How to reconstitute a tirzepatide vial
- Gather supplies. The lyophilized tirzepatide vial, bacteriostatic water, a sterile mixing syringe, alcohol wipes, and your insulin syringes.
- Sanitize. Wash your hands and wipe both vial stoppers with a fresh alcohol wipe.
- Draw the water. Pull your chosen volume (for example 2 mL) into the mixing syringe — that volume sets the concentration, so enter the same number in the calculator above.
- Add it slowly. Let the water run gently down the inside wall of the vial. Don’t jet it straight onto the powder.
- Swirl, don’t shake. Gently swirl until the solution is completely clear — shaking can degrade peptides.
- Label and refrigerate. Write the date and concentration on the vial, store it cold, and track doses, remaining volume, and the reconstitution date in the PeptideWiz app.
Full walkthrough: How to reconstitute peptides, step by step →
How the calculation works
vial (mcg) ÷ water (mL)
How much tirzepatide is in every millilitre after reconstitution.
dose (mcg) ÷ concentration
The millilitres that contain exactly your dose.
mL × 100
A U-100 insulin syringe holds 100 units per millilitre.
Worked example: a 10 mg vial (10,000 mcg) with 2 mL of water gives 5,000 mcg/mL. A 2.5 mg (2,500 mcg) dose is 2,500 ÷ 5,000 = 0.5 mL, and 0.5 × 100 = 50 units — with 4 such doses in the vial.

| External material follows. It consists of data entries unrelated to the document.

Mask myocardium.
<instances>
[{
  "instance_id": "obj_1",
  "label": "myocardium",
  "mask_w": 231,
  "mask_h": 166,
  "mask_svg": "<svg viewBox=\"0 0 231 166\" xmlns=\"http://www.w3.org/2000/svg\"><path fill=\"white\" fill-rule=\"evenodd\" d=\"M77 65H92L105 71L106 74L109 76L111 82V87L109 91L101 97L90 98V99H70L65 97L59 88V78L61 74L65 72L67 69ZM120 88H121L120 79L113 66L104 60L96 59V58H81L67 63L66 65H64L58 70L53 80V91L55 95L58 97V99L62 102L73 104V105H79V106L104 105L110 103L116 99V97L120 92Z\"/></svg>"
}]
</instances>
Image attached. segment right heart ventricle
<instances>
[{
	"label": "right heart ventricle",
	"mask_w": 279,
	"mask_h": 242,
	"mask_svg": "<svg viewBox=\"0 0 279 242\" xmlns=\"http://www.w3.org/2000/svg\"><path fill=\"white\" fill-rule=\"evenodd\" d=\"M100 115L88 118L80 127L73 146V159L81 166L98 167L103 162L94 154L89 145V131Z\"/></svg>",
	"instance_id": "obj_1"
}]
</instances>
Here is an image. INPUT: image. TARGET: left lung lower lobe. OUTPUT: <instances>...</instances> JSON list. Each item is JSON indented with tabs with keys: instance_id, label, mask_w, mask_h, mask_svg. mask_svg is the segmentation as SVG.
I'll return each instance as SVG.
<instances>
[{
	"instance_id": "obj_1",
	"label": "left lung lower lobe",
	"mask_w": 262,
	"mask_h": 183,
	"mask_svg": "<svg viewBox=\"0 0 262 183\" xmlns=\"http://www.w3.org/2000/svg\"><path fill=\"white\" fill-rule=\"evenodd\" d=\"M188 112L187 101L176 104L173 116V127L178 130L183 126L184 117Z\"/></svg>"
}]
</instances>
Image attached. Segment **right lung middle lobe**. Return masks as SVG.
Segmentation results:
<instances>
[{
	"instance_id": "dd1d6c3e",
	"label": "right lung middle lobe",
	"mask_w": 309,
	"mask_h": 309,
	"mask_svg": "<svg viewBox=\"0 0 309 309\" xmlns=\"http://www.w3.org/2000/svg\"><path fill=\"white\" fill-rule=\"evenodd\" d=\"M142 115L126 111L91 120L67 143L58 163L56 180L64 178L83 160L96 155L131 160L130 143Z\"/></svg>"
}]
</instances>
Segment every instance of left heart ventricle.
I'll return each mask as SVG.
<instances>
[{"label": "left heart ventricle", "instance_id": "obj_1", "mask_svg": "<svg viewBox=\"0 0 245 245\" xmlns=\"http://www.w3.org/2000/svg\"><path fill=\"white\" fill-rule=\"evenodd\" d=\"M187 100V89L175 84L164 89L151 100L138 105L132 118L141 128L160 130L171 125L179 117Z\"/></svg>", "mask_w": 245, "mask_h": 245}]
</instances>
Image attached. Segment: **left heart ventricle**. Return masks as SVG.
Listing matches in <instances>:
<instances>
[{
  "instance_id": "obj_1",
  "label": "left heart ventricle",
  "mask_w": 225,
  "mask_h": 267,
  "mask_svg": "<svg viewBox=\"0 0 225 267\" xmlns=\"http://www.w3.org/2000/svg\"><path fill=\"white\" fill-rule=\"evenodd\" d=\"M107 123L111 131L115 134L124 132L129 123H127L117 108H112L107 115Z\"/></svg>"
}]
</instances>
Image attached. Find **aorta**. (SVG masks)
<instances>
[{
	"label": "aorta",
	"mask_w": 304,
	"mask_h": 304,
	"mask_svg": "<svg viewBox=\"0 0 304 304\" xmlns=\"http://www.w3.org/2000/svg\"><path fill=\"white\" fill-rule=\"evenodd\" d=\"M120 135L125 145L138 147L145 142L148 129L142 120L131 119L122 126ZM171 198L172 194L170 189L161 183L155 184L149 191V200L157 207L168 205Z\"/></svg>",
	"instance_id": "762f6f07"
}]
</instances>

Frequently asked questions
How much bacteriostatic water should I add to a 10 mg tirzepatide vial?
There’s no single correct volume — water only sets the concentration, not the dose. 2 mL gives 5,000 mcg/mL, so a 2.5 mg dose is a clean 50-unit draw. Pick a volume that makes your provider-directed dose land on easy-to-read syringe marks; the calculator lets you compare instantly.
How many units is 2.5 mg of tirzepatide?
It depends entirely on your vial’s concentration. At 5,000 mcg/mL (10 mg vial + 2 mL water) it’s 50 units; at 10,000 mcg/mL (same vial + 1 mL) it’s 25 units. Never reuse someone else’s unit figure — calculate from your own vial and water volume.
What is the tirzepatide titration schedule?
The FDA-approved schedule for Zepbound (weight management) starts at 2.5 mg once weekly for 4 weeks — a starting dose, not for maintenance — then steps to 5 mg, and may increase in 2.5 mg increments after at least 4 weeks at a dose; maintenance doses are 5, 10, or 15 mg, with a 15 mg weekly maximum. Mounjaro (type 2 diabetes) starts at 2.5 mg weekly for 4 weeks, then 5 mg, increasing in 2.5 mg increments after at least 4 weeks only as needed, to a 15 mg maximum. These label schedules are shown for reference only — your prescriber sets your actual plan.
Is this calculator medical advice?
No. It is an educational arithmetic tool. It does not recommend a dose, verify that tirzepatide or any protocol is appropriate for you, or replace guidance from a licensed medical provider.